Nein, Kleinunternehmer und Freiberufler sind in der Regel nicht bilanzierungspflichtig nach § 238 HGB. Sie erstellen eine Einnahmen-Überschuss-Rechnung (EÜR) nach § 4 Abs. 3 EStG. Bilanzierungspflicht besteht für Kaufleute (auch Einzelunternehmen) ab bestimmten Größenschwellen sowie für alle Kapitalgesellschaften (GmbH, UG, AG) unabhängig von der Größe. Freiberufler können freiwillig bilanzieren, müssen es aber nicht.
Wie lange muss ich Bilanzen und Jahresabschlüsse aufbewahren?
Nach § 257 HGB und § 147 AO müssen Jahresabschlüsse, Bilanzen, Inventare und Buchungsbelege zehn Jahre aufbewahrt werden. Die Frist beginnt mit dem Ende des Kalenderjahres, in dem die letzte Eintragung erfolgte. Geschäftsbriefe und sonstige Unterlagen sind sechs Jahre aufzubewahren. Elektronische Aufbewahrung ist zulässig, sofern Unveränderbarkeit und Lesbarkeit gewährleistet sind.
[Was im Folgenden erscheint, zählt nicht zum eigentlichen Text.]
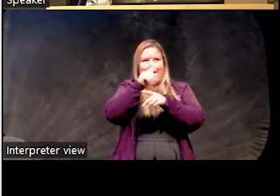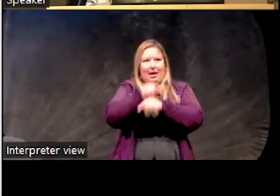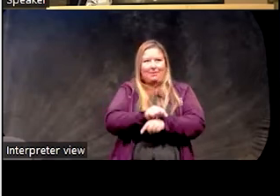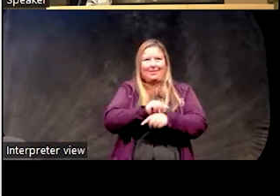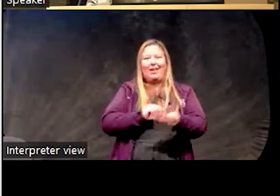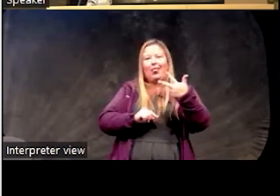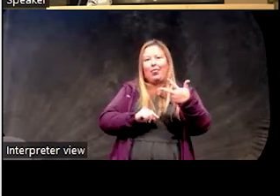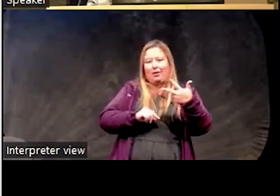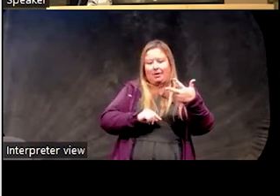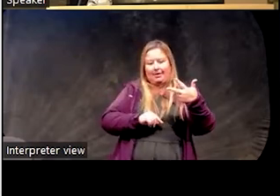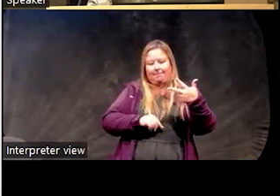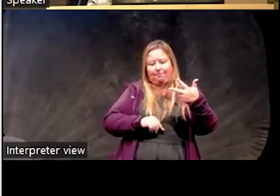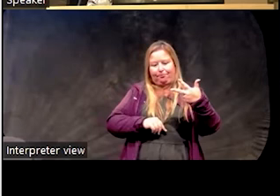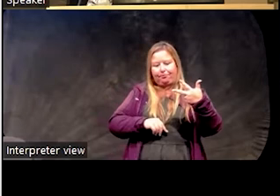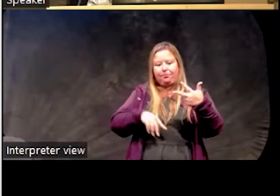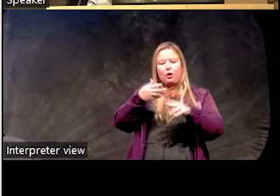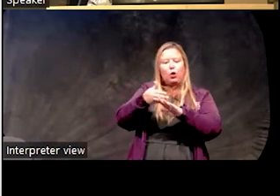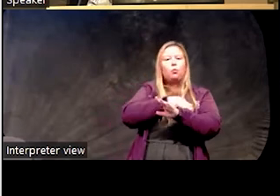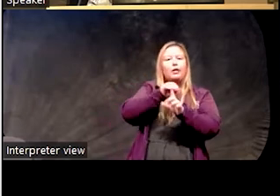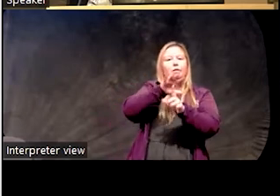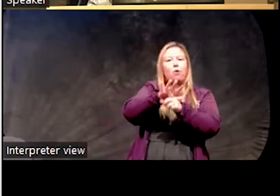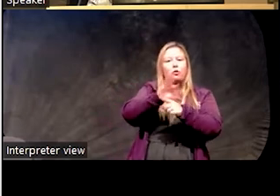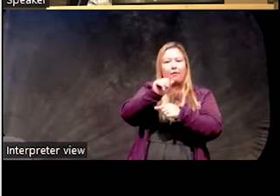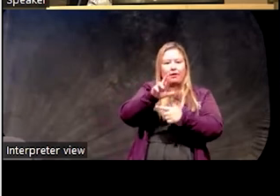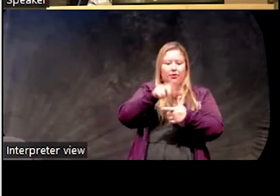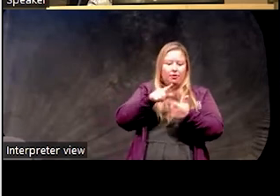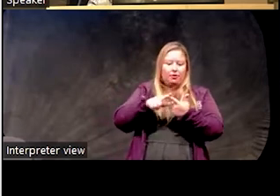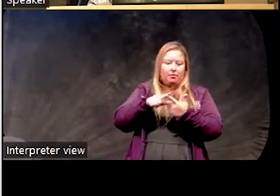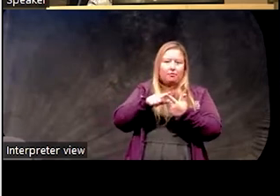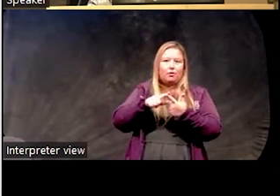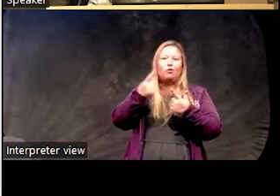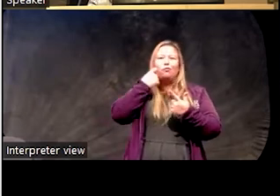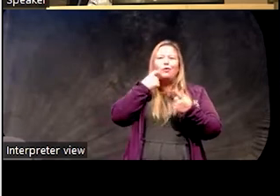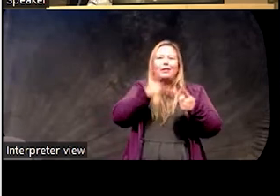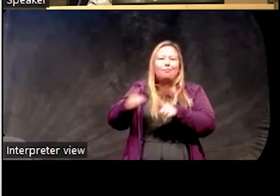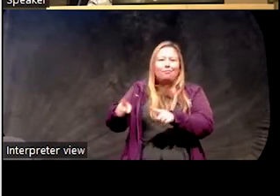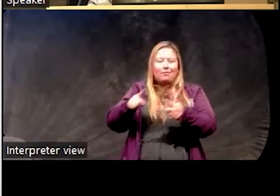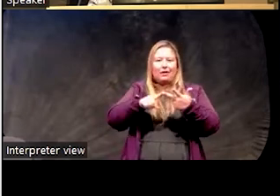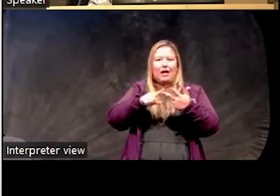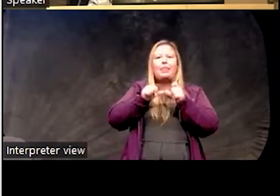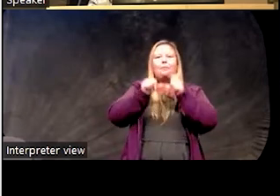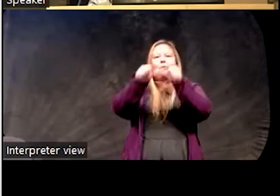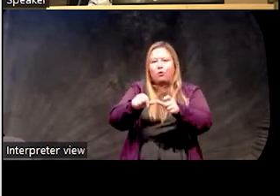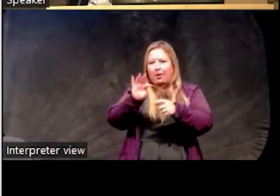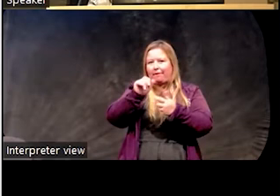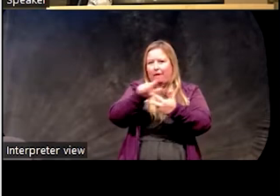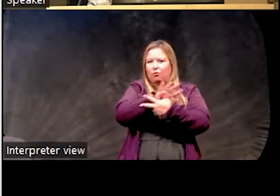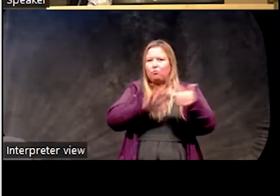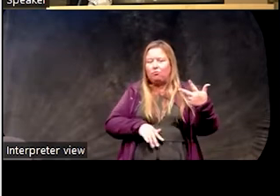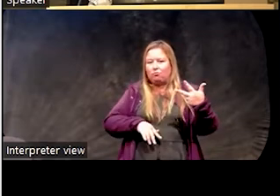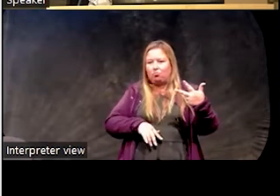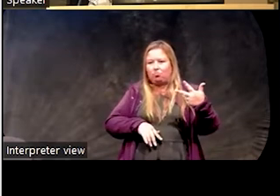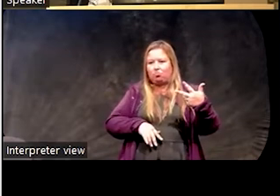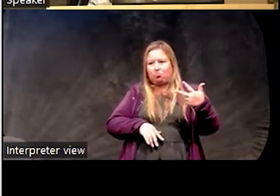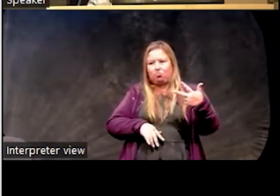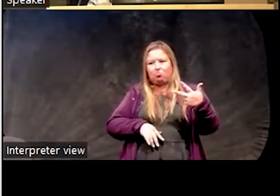3Ps are predisposing factors, precipitating factors, and perpetuating factors, and then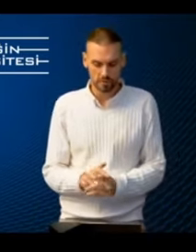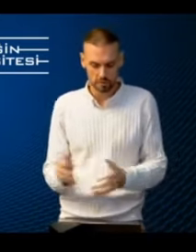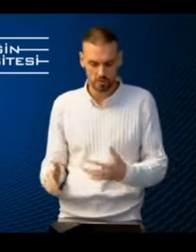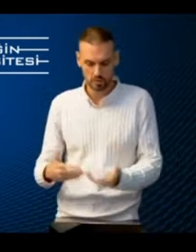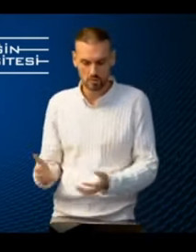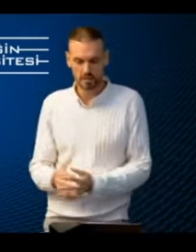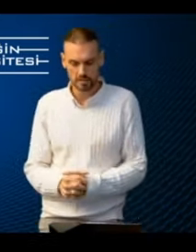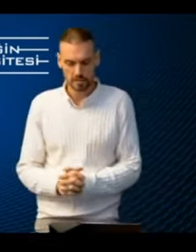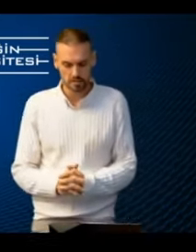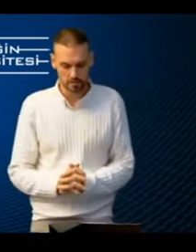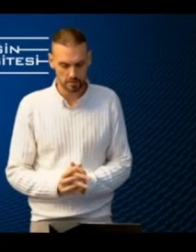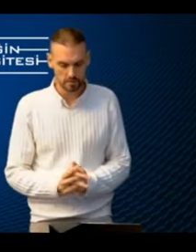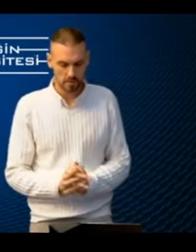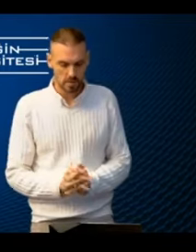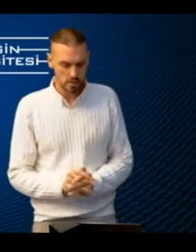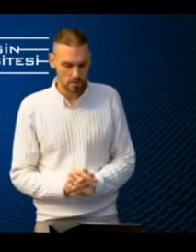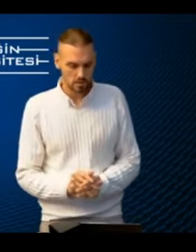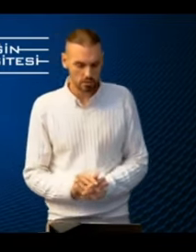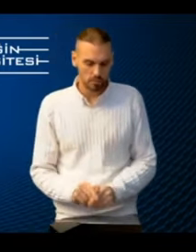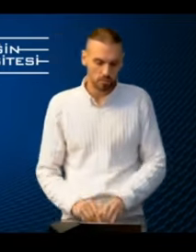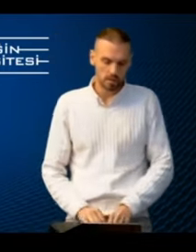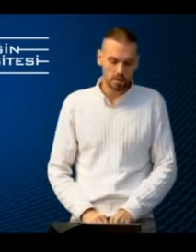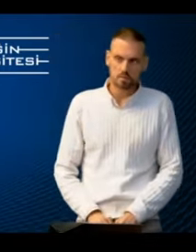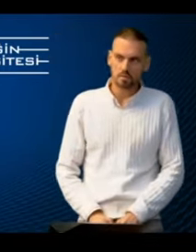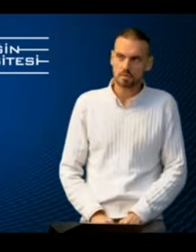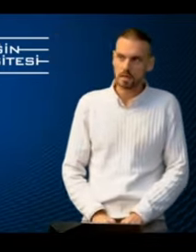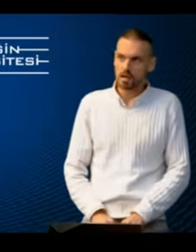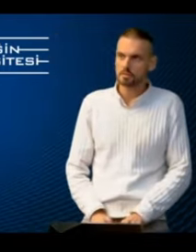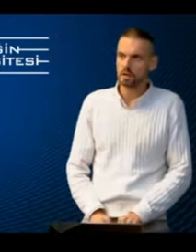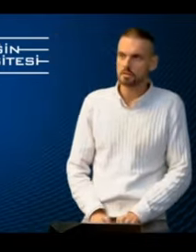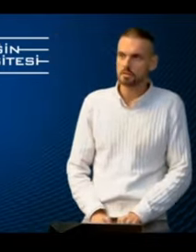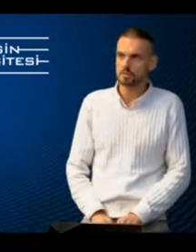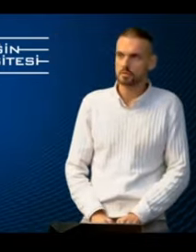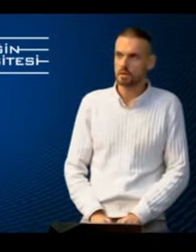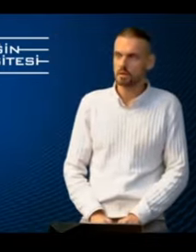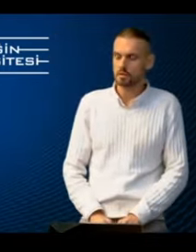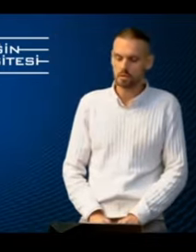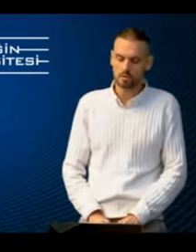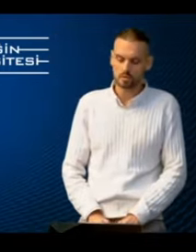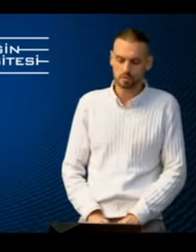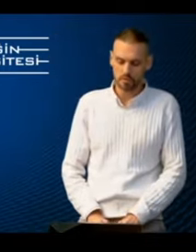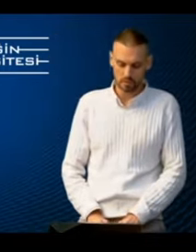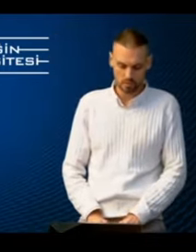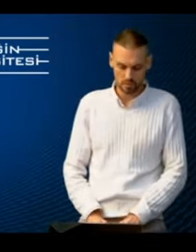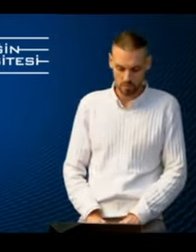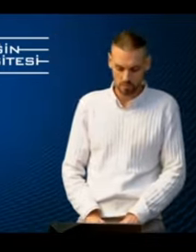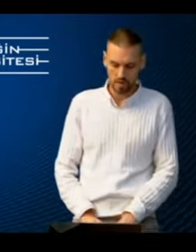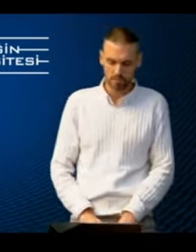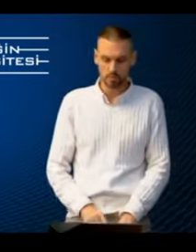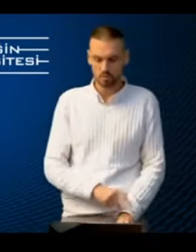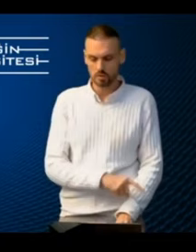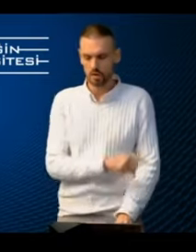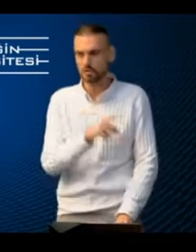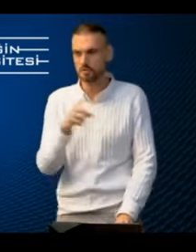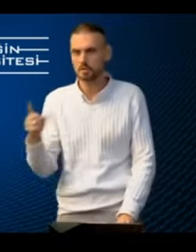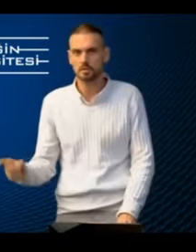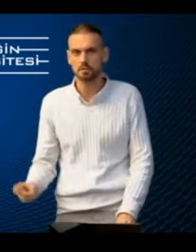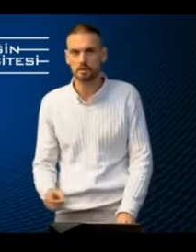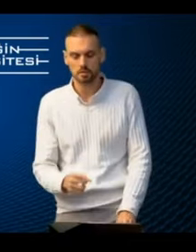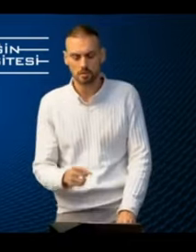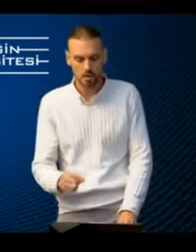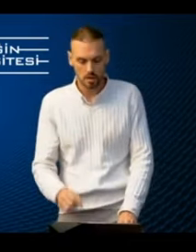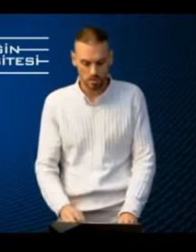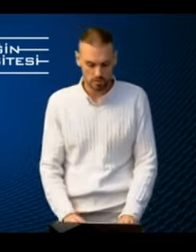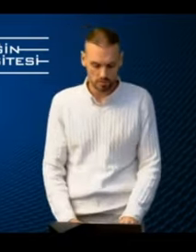professionals who are already seasoned. So when it comes to staff and staff training, we also feel, after doing a very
Kann ich den Steuerberater wechseln, wenn der Jahresabschluss bereits begonnen wurde?
Ja, ein Wechsel ist grundsätzlich möglich. Der bisherige Steuerberater ist nach § 66 StBerG verpflichtet, alle Unterlagen herauszugeben. Achten Sie darauf, offene Honorarforderungen zu klären und den neuen Steuerberater frühzeitig einzubinden, damit Fristen nicht gefährdet werden. Ein Wechsel während laufender Erstellung kann zu Verzögerungen führen – planen Sie deshalb ausreichend Vorlauf ein.
Hinweis: Dieser Artikel dient zu allgemeinen Informationszwecken. Für Ihren konkreten Jahresabschluss erstellt ein zugelassener Steuerberater von OnlineBilanz die Bilanz, prüft sie fachlich und unterzeichnet rechtsverbindlich. Gesetzliche Grundlagen: § 325 HGB – Offenlegung, § 267 HGB – Größenklassen, § 42a GmbHG – Feststellung des Jahresabschlusses, § 335 HGB – Ordnungsgeldverfahren. Nächste redaktionelle Prüfung: Oktober 2026.